Red Pipelines and Build Whisperers: Getting to a Trustworthy Noise Free Test Pipeline

People wonder why it takes such a long time to transform the way a large organization works. Here’s just a small nugget, a small tip of a small iceberg, in a small corner of a large building in a large state, filled IT folks trying to get their jobs done.

And they have an nightly test pipeline.

And nobody cares about it.

I already explained why this might be an anti pattern, but another thing that usually happens is that the nightly pipeline is not trustworthy:

  • There is a high noise ratio. in many places, the “nightly” is almost always red and it takes a “specialist” (usually from the QA department) to “decrypt” the status of the build and tell developers if everything is actually OK or not. I like to call these pipelines: “Red unless Green” to signify that they are red by default, and green is almost by accident if it exists at all.

  • Because there is a high noise ratio - almost everyone disregards the results of the build, and so even if the build fails and finds real issues, they will be ignored and dismissed.

  • Many of the tests in the pipeline are fragile. They fail sometimes, and sometimes they don’t - but almost every build has some failing tests. Which leads to all the points above.

When we have that kind of situation there are several things we might want to consider moving towards:

  1. Getting the pipeline to become trustworthy: a.k.a “Green unless Red”. Right now it is at “Red unless Green”.

  2. Getting the pipeline to run fast enough so that we can execute it on each commit instead of at night.

  3. Merging the nightly test pipeline into the Delivery per commit pipeline.

First, I want to make sure we understand how many risks are involved in “Red Unless Green” (RUG) pipelines:

RUG (Red Unless Green) pipeline risks:

  1. Tests may indicate a real issue but everyone dismisses the results because the build is always red.

  2. Green tests are also ignored - so any confidence benefits we might get to help us run faster are dismissed. This often leads to manual testing since we cannot trust the nightly build. Wasting even more time.

  3. Test cost goes unmaintained since nobody cares about the tests.

  4. New tests are not added, or added as “lip service” since nobody cares about the feedback the build provides: both wasting time and providing no value.

Let’s add Build Whisperers to those risks.

The Build Whisperer

If you do have a person that is looking at the tests and can decipher their output to tell if they are actually in a good state, we call that person “Build Whisperer” - for no one else can understand the build they way that person does.

That person is also human bottleneck and acting as a manual dashboard for the team. This presents several risks as well:

  • This person can take a while to decipher the results of the build before communicating status

  • The person can also make mistakes trying to understand the results

  • If the person is not available or working on other tasks - status is delayed, sometimes by days or even weeks.

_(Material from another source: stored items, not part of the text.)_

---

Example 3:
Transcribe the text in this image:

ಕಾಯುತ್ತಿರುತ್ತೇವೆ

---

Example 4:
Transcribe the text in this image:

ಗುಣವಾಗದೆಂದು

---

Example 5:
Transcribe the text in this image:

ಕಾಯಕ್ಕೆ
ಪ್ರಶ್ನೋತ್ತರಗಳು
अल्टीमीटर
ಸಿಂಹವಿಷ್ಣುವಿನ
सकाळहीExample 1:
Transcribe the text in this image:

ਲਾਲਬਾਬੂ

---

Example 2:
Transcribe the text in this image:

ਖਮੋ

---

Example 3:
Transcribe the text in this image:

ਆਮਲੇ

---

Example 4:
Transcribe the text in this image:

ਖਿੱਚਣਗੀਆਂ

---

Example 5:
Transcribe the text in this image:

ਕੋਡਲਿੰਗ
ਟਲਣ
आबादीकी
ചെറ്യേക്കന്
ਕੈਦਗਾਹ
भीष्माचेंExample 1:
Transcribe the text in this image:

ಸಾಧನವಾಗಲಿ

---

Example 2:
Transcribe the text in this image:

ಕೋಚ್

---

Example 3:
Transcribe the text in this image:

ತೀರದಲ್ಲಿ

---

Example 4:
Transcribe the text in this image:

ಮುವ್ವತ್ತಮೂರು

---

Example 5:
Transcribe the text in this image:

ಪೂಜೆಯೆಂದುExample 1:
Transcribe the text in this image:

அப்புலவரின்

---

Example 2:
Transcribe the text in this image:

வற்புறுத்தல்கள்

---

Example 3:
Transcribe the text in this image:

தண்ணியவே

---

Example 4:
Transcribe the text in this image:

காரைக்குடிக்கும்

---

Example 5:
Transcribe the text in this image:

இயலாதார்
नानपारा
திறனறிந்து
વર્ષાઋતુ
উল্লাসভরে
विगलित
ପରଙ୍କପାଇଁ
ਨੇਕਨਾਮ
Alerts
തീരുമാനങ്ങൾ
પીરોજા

  • If it is one person’s job to understand the build, then it’s nobody else’s job (“not my job” syndrome). This allows everyone else to dismiss responsibility for the build status.

  • If only one person watched the build, only one person cares about it. This might seem too much like the last point but let me put it this way: If many people watch the build, many people start slowly caring about it more and more.

To get over thee risks - we decide, as a team, that the build will provide the final say on whether the product is deliverable or not.

It then becomes our job to make the build robust enough and trustworthy enough that we want to listen to it and deliver based on its results, and not based on a human making a decision about manual test cases.

What can we do?

  1. Configure the nightly build to trigger as many times a day as possible (if it takes 5 hours to run, execute it 4 times a day). Don’t put it on the developer’s wall yet. This is just to increase the feedback loop speed as we fix the build.

  2. DELETE or IGNORE all red tests.

  3. Run the build if it is not running yet.

  4. If there are red tests, repeat 1 -3.

  5. If the build has been green for three days we have achieved a BASELINE GREEN BUILD.

  6. At this point we can show the build on the Team’s Wall

  7. At this point we can treat red test with actual work to fix the tests or the bugs they discover. We can finally feel worried about red tests, and gain more confidence if the tests are green.

  8. We can slowly add back ignored tests that we deem necessary, adding them one by one, and fixing them in the process.

  9. Continue adding new and old tests to the build incrementally to gain more confidence (not just E2E tests. Use a test recipe.)

  10. Make the build run faster (parallelize items, break up test suites, increase amount of agents and environments) so you can ultimately merge the nightly build into the per-commit delivery build.

If point #2 scares you - remember that those tests are not really bringing to you value today. You are delivering your product even though they are failing.